Mudhoney Articles
New Musical Express
19 September '98
Mudhoney
Tomorrow Hit Today
MUDHONEY'S debut single, "Touch Me I'm Sick" (released an unbelievable 10
years ago) was the last word in sleazy, sussed punk rock raunch. Along with
MC5's "Kick Out The Jams", it is still the finest, most raggedly vicious
three minutes rock'n'roll has vomited up. The problem is, it sort of made
Mudhoney redundant - there is no way you can follow an opener like that.
And so it's not surprising that, ever since, the Seattle stalwarts have
been comfortably churning out albums which have pleased their core audience,
while not really disturbing the outside world too much. Which is a shame,
as these records have been obscure little garage-psyche gems which deserve
a fate somewhat better than collecting dust in your local record emporium.

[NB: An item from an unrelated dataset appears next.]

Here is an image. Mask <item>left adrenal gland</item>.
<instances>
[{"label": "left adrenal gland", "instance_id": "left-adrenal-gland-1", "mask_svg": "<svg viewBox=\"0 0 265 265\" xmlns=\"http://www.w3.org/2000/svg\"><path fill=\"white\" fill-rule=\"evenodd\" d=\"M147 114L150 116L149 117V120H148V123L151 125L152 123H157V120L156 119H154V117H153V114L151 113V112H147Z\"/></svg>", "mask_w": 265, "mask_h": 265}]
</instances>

"Tomorrow Hits Today" is produced by legendary Rolling Stones knob-twiddler
Jim Dickinsin, and could probably hail from any time over the last 30 years
- 12 portions of spiked, trash rock with Mark Arm's wasted, whiny vocals
and Steve Turner's slutty, FX-drenched guitars surfing over a rumbling
rhythm section beating a rousing tattoo out on the rotting corpse of modern
America.
The songs are the usual hilarious sicko psycho vignettes, from the
karaoke-singing cripple in the bleak "Oblivion", through the mondo-freako
closer "Beneath The Valley Of The Underdog", an epic eight-minute crawl
across the social desert.
So, yeah, more of the same. But, as Mark Arm has no doubt sung at some
point, if you like it broke, don't fix it!